Sometimes, with a passage like this, it is best to start with what we do know and can safely conclude. Here are the facts:
From the time of Abraham, all the boys of the tribes of Israel were to be circumcised (Genesis 17:7-14). This was not an option. The uncircumcised male was to be cut off from the people (Genesis 17:14), a phrase that probably meant to put them to death.
We know from this passage that the son of Moses had not been circumcised before Moses headed for Egypt. At this time, Moses was 80 years old, though we do not know the age of his son.
- We can also safely conclude that Zipporah opposed the circumcision of her son. She called Moses a "bloody husband" because of the circumcision. Zipporah was not a Hebrew woman, but a Midianite (Exodus 2:16-22). The first son of Moses and Zipporah was called Gershom, which means stranger. This name was given to him as a testimony by Moses that he was "a stranger in a strange land" (Exodus 2:22).
I think we can also safely assume that God was demanding that Moses immediately obey the covenant God had made to Abraham. Moses' son had not been circumcised on the eighth day after his birth as commanded. But now, Moses was taking his place as the man that God had chosen to lead the children of Israel out of Egypt. He must have his own house in order. His son must be circumcised.

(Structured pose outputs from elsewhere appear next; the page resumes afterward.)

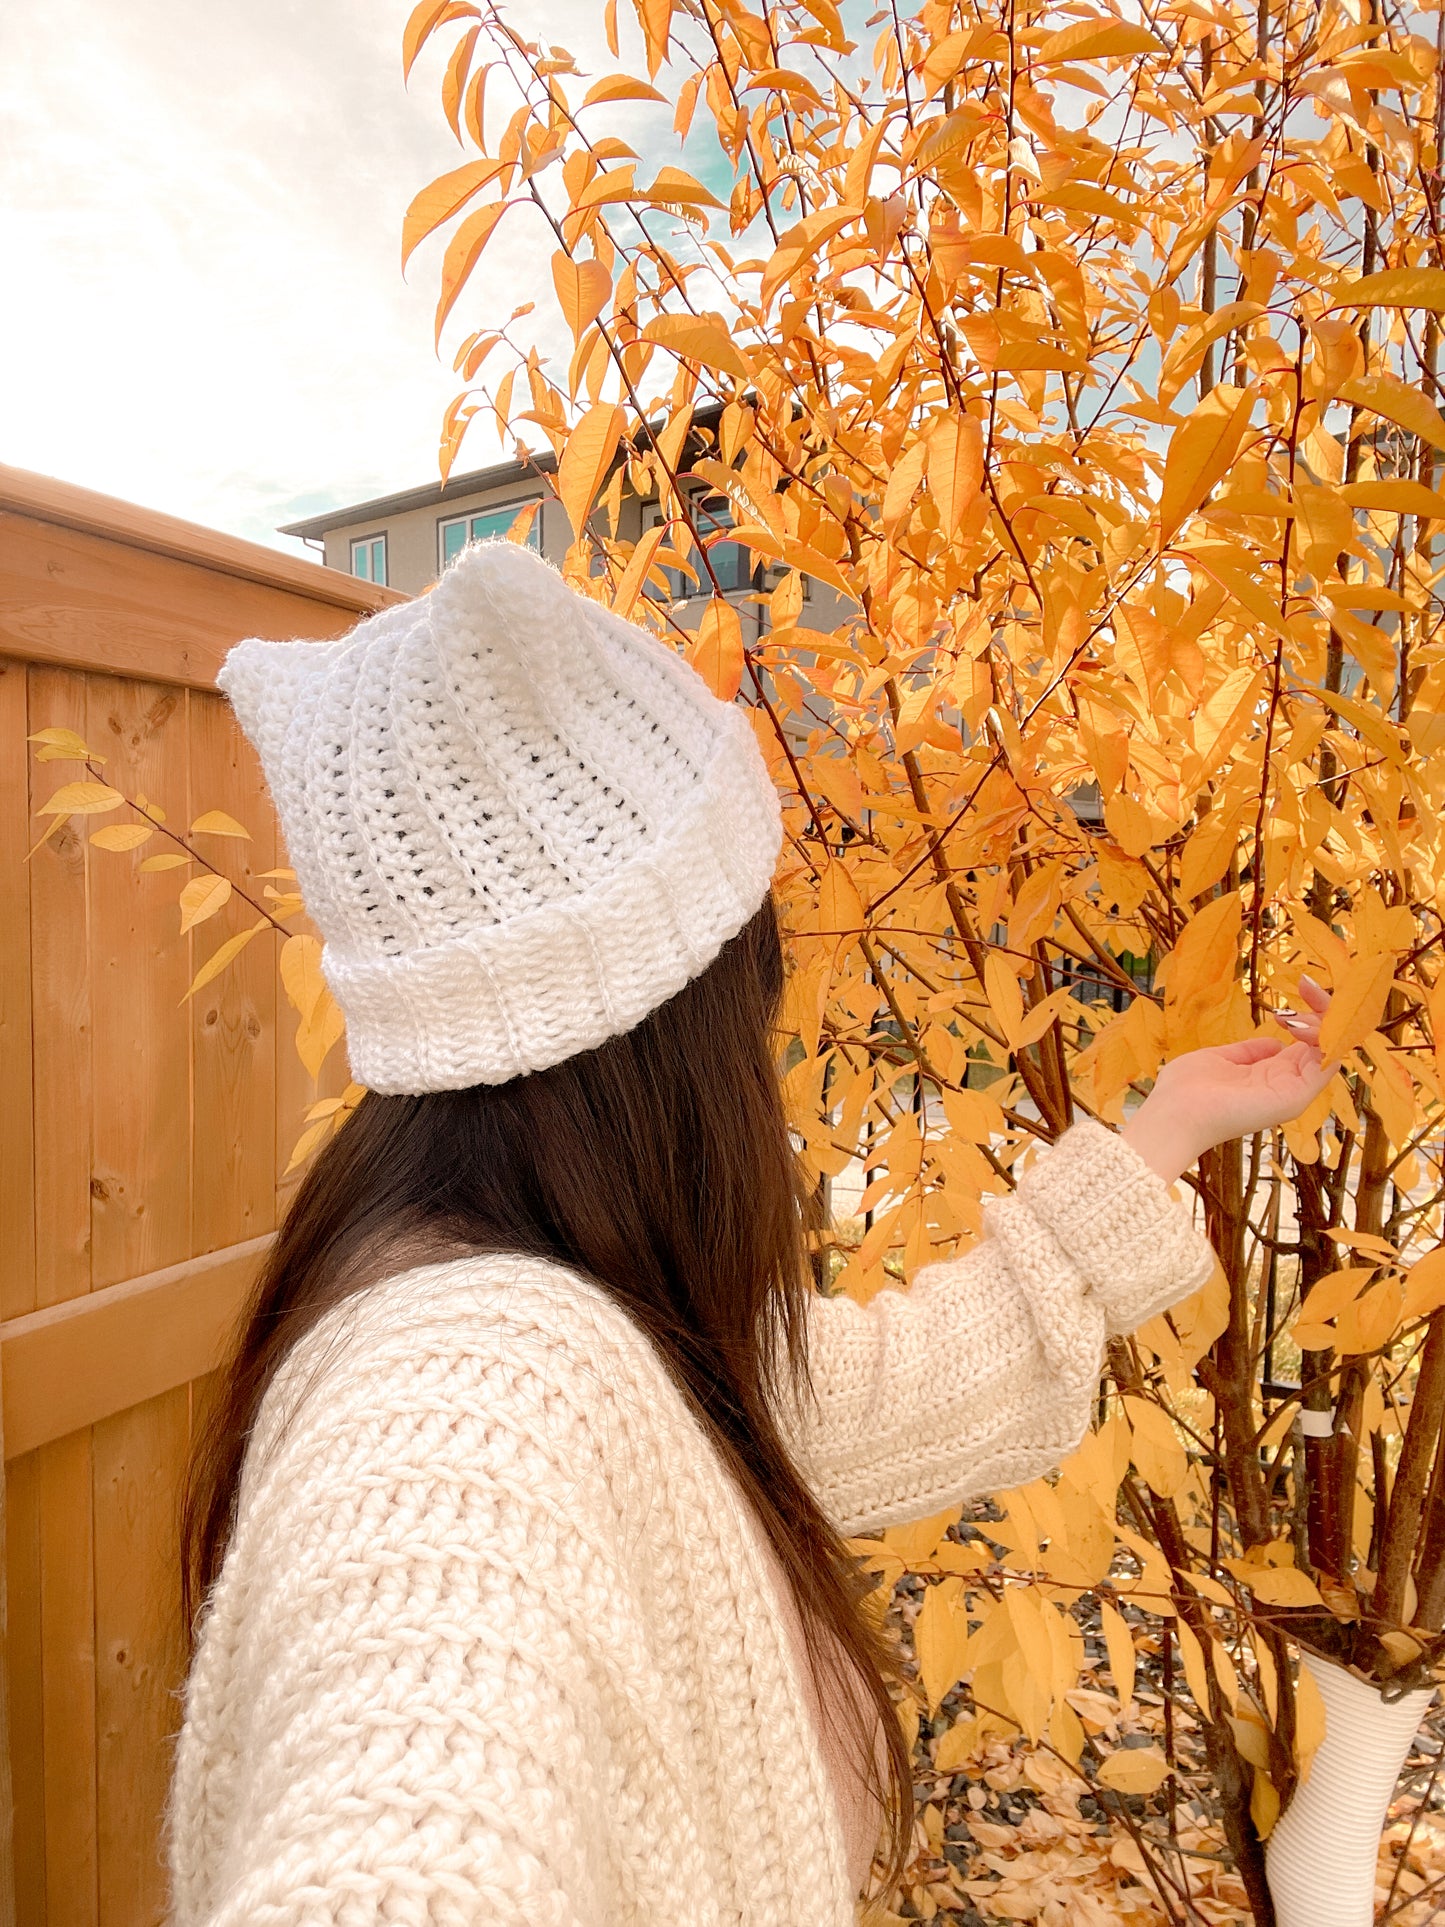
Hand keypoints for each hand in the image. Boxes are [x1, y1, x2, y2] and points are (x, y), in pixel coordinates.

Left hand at [1120, 976, 1339, 1185]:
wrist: (1173, 1113)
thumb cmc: (1186, 1091)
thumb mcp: (1221, 1059)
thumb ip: (1249, 1052)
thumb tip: (1275, 1042)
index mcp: (1271, 1076)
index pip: (1308, 1042)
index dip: (1310, 1012)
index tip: (1302, 986)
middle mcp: (1288, 1084)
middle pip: (1325, 1043)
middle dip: (1323, 1009)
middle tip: (1307, 986)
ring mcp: (1293, 1091)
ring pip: (1330, 1050)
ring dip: (1322, 1021)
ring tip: (1298, 1009)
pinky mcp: (1295, 1097)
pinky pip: (1327, 1064)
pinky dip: (1322, 1038)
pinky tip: (1299, 1023)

The facts and conclusions give us a solid framework in which to understand the rest of the story. Only a little assumption shows us that Geshom had not been circumcised because of the opposition of his Midianite mother. Moses had avoided pressing the issue until God pressured him. However, even at this point, Moses was more prone to give in to his wife's opposition than to God's command. When Zipporah saw that God was ready to take her husband's life because of this disobedience, she circumcised Gershom herself, but not without a last attack on the character of her husband. God, having been obeyed (though unwillingly) allowed Moses to go on his way.
There are many lessons to be drawn from this story, but I will leave them for you to dip from God's living water for yourself.